164 ülkenin yürüttüğü görüşmeler neticesinde aşırı avlanmayı azaltmak amacıyla balıkçılık sübvansiyonlarında kısıtlama getiren bir anlaşma yapıldı. Deniz ekosistemine verilen yüksek zararın önlenmesine yönelik bir adım olmasa da söz konusu anlaşmanın okyanus canlılığının artırılmasına büyük katkı sağlayacağı öngörülüyor.
Yirmi yıldan uzun süredir devam eden görüşmeler sonucunda, söz konusu kararın Dünya Ticaret Örgütü’nün Cenevre’de düzenlediği Bakanlar Konferansı neticesinde alındığı belirtiliyor.

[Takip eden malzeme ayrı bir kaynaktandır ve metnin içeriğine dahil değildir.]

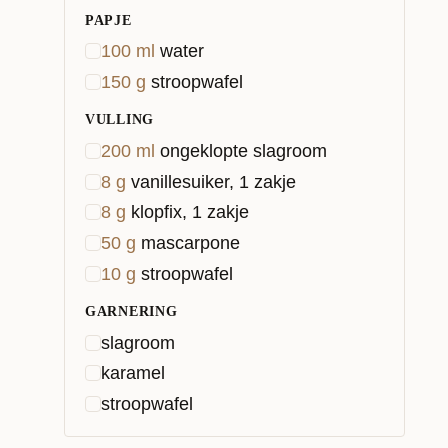
PAPJE
100
ml
water
150
g
stroopwafel
VULLING
200
ml
ongeklopte slagroom
8
g
vanillesuiker, 1 zakje
8
g
klopfix, 1 zakje
50
g
mascarpone
10
g
stroopwafel
GARNERING
slagroom
karamel
stroopwafel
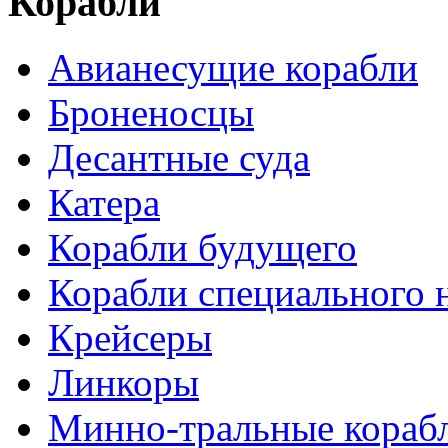
Корабли
Авианесущие корабли
Броненосцы
Десантные суда
Катера
Корабли будущего
Корабли специального 
Крейсеры
Линкоры
Минно-тральные кораб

Bu nedenle tarihi öneme sahip Balıkçılık Anlaşması ile okyanusların korunması, tükenmekte olan balık türlerinin yetiştirilmesi ve deniz ekosistemiyle bağlantılı diğer ortamların da korunması kapsamında yeni düzenlemeler tanıtılmış oldu.

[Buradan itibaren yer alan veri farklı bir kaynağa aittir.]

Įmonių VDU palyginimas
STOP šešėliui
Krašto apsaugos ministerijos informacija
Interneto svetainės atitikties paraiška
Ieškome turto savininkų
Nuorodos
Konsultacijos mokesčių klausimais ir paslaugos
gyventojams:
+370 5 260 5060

Anlaşma ile ülkelerin yasadışı ve bildirilmeyen balıkçılığa sübvansiyonları yasaklamak için birlikte çalışmasını sağlayacağı ve hali hazırda aşırı balıkçılık yapıldığı tespit edilen sübvansiyonların kısıtlanacağı öngörülüyor. Anlaşmanın aşırı avlanmanın önlenmesine yönelik atılan en sağlam adım olarak değerlendirildiği belirtiliyor. Zira, günümüzde balık rezervlerinin %24’e yakını aşırı sömürülmüş ve geçtiğimiz kırk yıl içerisinde deniz canlılarının yaklaşık %40’ı kaybedilmiş durumda. Dolayısıyla, anlaşmanın yürürlüğü ile deniz ekosisteminin canlanmasına fayda sağlanacağı öngörülüyor.